在座的都是人精,哪里还不明白是怎么回事。江万里、王爚和章鉴都是老脸一红,甚至就连奉陪的江万载和江万顷两人脸上都有些挂不住。反倒是叶梦鼎笑了笑:“没事的,小辈们友情如此,我等自当欣慰才是,也罢,先饮这杯酒。”
叶梦鼎越是满不在乎,江万里老脸越是挂不住了,将杯中酒一饮而尽,然后猛地拍案而起:“远烈贤侄何在?!”
老人一声暴喝,响若洪钟,整个大堂之上瞬间鸦雀无声。
江镐等人这才意识到大事不妙,急忙放过面色通红的叶应武,落荒而逃。而早就不忍心看下去的文天祥和叶应及急忙一左一右将被灌得溃不成军的叶应武搀扶起来。
“远烈贤侄且先醒醒。”江万里趋步上前,伺候的侍女们已经服侍叶应武喝下醒酒汤,叶应武模模糊糊的睁开眼睛,一下子便看到前方大大的一张人脸,登时吓了一跳,如果不是亲哥叶应及眼疾手快一把按住了他,恐怕以叶应武的身板,会将江万里整个的撞飞出去。

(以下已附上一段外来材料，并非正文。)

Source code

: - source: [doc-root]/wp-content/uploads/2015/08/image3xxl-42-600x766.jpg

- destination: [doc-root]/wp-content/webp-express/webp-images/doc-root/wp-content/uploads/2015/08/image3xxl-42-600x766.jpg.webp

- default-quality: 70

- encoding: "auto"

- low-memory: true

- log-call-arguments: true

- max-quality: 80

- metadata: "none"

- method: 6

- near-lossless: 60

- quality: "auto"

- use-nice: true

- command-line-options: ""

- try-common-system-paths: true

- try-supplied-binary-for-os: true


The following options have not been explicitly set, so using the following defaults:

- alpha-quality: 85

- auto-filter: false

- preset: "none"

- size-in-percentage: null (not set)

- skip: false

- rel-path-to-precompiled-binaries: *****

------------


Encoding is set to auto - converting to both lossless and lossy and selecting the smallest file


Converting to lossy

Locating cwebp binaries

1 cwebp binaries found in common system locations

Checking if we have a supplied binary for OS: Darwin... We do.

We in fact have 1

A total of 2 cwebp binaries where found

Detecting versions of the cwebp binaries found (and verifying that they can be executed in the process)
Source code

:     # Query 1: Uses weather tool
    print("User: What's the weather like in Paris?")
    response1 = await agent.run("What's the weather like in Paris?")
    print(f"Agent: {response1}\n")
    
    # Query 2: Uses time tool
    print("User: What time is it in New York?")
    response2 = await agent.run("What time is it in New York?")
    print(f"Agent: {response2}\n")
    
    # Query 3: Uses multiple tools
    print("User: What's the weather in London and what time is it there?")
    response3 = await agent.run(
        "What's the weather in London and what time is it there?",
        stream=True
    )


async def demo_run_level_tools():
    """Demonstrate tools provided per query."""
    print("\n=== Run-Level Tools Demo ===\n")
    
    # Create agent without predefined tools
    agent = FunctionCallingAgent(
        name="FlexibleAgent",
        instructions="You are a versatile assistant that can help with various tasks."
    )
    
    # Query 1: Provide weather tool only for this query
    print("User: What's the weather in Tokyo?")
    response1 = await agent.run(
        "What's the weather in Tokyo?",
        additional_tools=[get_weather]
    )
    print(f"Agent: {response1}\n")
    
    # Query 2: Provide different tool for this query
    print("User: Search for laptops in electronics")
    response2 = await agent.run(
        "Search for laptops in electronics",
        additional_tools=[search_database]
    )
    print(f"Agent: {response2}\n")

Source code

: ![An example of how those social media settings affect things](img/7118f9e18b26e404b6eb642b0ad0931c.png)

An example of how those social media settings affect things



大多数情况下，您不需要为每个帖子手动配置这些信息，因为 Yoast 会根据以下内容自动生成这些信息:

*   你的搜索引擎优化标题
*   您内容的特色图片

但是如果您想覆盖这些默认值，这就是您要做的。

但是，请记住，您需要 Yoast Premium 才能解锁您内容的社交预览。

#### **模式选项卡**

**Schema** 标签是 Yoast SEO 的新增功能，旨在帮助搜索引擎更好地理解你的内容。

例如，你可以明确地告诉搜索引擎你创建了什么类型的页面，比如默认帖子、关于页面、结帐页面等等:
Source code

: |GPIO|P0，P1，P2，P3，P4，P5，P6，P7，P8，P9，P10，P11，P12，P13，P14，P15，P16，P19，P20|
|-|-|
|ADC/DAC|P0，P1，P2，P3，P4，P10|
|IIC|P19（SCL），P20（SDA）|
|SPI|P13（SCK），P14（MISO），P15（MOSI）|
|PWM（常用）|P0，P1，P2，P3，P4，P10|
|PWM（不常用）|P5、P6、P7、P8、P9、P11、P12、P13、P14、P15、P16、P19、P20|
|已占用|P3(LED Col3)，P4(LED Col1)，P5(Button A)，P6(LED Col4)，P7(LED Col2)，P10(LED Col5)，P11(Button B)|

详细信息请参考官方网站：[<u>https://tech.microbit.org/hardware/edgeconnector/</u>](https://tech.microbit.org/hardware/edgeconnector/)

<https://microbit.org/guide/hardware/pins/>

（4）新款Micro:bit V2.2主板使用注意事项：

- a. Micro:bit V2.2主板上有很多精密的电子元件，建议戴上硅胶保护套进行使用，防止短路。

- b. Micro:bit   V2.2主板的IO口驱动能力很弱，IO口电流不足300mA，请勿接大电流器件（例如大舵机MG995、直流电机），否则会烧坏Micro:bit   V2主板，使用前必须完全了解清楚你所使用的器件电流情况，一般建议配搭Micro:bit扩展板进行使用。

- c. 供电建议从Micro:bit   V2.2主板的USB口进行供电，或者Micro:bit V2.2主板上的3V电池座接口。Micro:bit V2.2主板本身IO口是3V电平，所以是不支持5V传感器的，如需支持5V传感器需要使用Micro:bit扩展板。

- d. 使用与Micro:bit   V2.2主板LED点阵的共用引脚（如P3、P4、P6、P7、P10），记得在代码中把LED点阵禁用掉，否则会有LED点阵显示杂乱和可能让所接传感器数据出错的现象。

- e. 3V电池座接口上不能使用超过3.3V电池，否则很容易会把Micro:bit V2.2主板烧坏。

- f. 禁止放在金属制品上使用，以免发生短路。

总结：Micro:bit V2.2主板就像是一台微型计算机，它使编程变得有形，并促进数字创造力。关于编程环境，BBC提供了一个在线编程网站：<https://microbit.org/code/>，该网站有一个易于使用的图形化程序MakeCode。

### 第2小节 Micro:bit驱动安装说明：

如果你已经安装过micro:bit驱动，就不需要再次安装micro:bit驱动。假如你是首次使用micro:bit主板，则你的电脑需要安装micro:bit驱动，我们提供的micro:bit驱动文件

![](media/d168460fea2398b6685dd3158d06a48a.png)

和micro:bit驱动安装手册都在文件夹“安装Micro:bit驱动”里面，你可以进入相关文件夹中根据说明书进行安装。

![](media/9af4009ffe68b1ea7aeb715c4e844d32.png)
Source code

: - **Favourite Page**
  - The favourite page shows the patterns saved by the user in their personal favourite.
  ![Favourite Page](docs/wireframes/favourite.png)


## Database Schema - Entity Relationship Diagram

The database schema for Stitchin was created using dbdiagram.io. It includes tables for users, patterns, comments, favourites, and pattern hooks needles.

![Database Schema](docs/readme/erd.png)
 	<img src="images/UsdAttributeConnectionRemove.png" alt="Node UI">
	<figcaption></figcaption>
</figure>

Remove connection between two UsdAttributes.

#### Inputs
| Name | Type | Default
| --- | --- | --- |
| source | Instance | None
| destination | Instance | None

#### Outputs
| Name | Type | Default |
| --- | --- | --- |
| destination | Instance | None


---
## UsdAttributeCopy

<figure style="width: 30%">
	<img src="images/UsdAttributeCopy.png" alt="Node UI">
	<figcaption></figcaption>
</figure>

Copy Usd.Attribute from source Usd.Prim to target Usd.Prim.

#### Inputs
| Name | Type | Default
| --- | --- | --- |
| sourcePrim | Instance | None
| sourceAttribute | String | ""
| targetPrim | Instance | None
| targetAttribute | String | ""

“小侄失礼,请诸位伯父恕罪。”叶应武急忙拱手,只是晕晕沉沉的不清楚为什么刚才还蜂拥而上的衙内们都消失得一干二净了,不过看到江万里有些难堪的脸色,心中自然幸灾乐祸起来,估计又有好几天看不见江镐了,可能连王进和章诚都看不到了。
王爚起身安抚道:“贤侄无需如此,老夫几人想听听贤侄对于兴**和襄阳互为奥援的看法。”
感情是为了这事,也难怪,上面的这几个人都是彻彻底底的文官,打仗的功夫甚至还比不上叶应武的亲兵头子杨宝,要是能有什么高见反倒是怪了。
不过这几位倒还是有此等先见之明,整个宋元战争最后的十三年里他们采取的唯一手段就是不断地在朝堂上逼着贾似道出战,倒也没怎么干涉具体的交战事宜。当然最终因为南宋军力的确是个渣,而且贾似道奸猾狡诈像个泥鳅一样,本来就和北边勾勾搭搭说不清楚,能打胜仗还真是谢天谢地了。
叶应武当下里也不再推辞,拱了拱手之后朗声说道:
“诸公,晚辈看来,兴**、张都统(张世杰时任两淮都统)的水军以及苏将军的淮上精锐所担忧的并不应该是襄阳城的存亡。要知道元主忽必烈继承了成吉思汗的衣钵,是雄才大略之主,其麾下的元将阿术等人也都并非目光短浅之辈,所以在进攻襄阳之前定然可以看出我方这三支军队的重要性。”